Simulating the Story
The field started to separate after the first extended green flag, racing until yet another caution on lap 60. It was only here where a wreck felt like something we might actually see in a real race. Prior to this, the wrecks were silly mistakes by people unused to their surroundings. The second caution in the race was due to Jimmie Johnson, a seven time champion and one of the most gifted drivers the sport has ever seen, failing to recognize the first caution was over. And so he was completely run over by the field.
By lap 60, we saw the same failings as on any given Sunday: the hubristic mistake of playing chicken, assuming someone will give you an inch where there is none to give. It set up more strategy with roughly 35 laps to go. Ross Chastain chose to only get fuel — an even more extreme version of Hamlin’s earlier two-tire gamble.

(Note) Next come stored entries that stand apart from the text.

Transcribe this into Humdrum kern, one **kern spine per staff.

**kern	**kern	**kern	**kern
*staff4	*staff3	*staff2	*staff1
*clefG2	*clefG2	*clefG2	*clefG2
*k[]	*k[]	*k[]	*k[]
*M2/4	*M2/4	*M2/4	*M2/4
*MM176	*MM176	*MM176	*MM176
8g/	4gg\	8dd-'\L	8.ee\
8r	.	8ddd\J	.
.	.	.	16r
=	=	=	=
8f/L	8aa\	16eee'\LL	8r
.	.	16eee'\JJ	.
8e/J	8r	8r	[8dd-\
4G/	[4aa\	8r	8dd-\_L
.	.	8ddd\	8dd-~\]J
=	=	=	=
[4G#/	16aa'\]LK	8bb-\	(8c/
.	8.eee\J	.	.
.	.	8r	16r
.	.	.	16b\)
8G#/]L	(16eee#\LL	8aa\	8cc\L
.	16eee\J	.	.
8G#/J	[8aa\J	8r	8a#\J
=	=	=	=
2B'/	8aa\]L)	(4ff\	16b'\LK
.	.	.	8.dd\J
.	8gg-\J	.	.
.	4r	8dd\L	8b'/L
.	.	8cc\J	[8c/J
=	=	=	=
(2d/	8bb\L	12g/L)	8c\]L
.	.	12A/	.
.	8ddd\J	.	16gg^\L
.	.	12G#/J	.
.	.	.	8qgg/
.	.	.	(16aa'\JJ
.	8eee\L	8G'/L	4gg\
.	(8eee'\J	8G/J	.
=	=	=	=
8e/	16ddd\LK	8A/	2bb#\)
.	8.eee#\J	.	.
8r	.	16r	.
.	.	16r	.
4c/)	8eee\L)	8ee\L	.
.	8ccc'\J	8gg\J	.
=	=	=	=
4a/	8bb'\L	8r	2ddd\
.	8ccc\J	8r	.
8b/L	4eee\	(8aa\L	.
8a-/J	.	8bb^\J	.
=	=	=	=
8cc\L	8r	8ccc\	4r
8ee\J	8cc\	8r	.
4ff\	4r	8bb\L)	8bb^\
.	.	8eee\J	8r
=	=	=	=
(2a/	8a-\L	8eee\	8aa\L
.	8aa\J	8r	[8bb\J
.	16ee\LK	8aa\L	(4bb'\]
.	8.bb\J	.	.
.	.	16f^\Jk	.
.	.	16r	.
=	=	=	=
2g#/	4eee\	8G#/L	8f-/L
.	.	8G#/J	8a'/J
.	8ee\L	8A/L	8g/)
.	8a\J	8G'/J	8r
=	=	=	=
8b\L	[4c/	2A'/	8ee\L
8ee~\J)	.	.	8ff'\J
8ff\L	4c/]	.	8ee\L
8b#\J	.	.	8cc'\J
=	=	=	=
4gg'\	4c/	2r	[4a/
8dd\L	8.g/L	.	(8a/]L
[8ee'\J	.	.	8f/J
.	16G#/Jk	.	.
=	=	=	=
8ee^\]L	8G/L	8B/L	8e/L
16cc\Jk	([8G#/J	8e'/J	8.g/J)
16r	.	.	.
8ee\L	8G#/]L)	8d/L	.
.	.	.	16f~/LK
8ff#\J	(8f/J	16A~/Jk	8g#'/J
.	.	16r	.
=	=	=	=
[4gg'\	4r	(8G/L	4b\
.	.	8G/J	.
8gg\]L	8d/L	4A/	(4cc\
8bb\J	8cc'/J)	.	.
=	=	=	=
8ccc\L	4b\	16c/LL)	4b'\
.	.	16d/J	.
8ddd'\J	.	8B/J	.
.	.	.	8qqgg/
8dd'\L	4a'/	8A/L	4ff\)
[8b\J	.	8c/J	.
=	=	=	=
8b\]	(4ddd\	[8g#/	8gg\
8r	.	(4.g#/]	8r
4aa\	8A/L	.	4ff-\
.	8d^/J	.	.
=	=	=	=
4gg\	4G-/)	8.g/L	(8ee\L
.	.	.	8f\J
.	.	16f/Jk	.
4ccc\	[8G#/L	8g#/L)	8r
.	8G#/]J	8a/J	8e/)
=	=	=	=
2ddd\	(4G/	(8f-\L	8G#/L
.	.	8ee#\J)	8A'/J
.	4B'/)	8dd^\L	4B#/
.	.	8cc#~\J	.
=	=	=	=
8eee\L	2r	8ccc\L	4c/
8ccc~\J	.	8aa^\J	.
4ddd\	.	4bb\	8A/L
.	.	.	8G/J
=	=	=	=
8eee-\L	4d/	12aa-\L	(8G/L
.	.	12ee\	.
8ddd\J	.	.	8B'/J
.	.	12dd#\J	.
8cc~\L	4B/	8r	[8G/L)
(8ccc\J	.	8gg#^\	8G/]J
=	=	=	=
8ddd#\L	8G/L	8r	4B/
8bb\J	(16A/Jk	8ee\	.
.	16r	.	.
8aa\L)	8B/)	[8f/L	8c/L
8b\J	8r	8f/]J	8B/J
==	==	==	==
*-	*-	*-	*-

The envelope finally got pushed to its logical conclusion with 22 laps to go, as the top 13 cars all simultaneous refused to take a pit stop during a caution. They assumed that track position and clean air (or the algorithmic equivalent) would once again win out over tires. Bobby Labonte found himself in fourth place at this juncture. Fifty-five years old and long retired, Labonte apparently spent the week before this logging thousands upon thousands of practice laps to prepare. In truth, it is this surprise rise to the top five that feels most true to life. Labonte’s career was defined by these sorts of conservative and patient runs born from workmanlike discipline.
A Blip on the Track
Labonte found himself fading after some late-race mix ups, but Hamlin, he of the space age racing rig, was in prime position. He sat in third place with newer tires as Dale Jr. and Timmy Hill, another experienced iRacer now racing full-time in NASCAR, jostled and bumped each other side by side.
The simulation held true to life in that respect. Racing side by side for any period of time only serves to allow your closest competitors to catch up. Their inability to definitively pass one another allowed Hamlin the time necessary to make up ground. He passed both with little resistance to win on the final lap. If it were real, it would be the same sort of finish that helped NASCAR stand out in the snowstorm of 1979 (minus the punching). Instead of violence, there were only some laughs and light banter — plus a few minor technical difficulties as they tried to interview the winner via FaceTime.
It’s hard to know what the end goal of this exercise is for NASCAR. Was it meant to be a test balloon for a sustainable future? The best parts of esports, combined with the death defying glory of NASCAR, attracting the young fans the organization so desperately craves, while still putting out a product recognizable to race fans everywhere? Or was it merely a diversion: an effort to keep the content machine going, appeasing advertisers and sponsors during a pandemic that has effectively ground the world to a halt? Truthfully, it wound up feeling like neither. Instead, it became the thing NASCAR has become the most proficient at: an advertisement. One can only hope that display was enticing enough to draw in new eyes.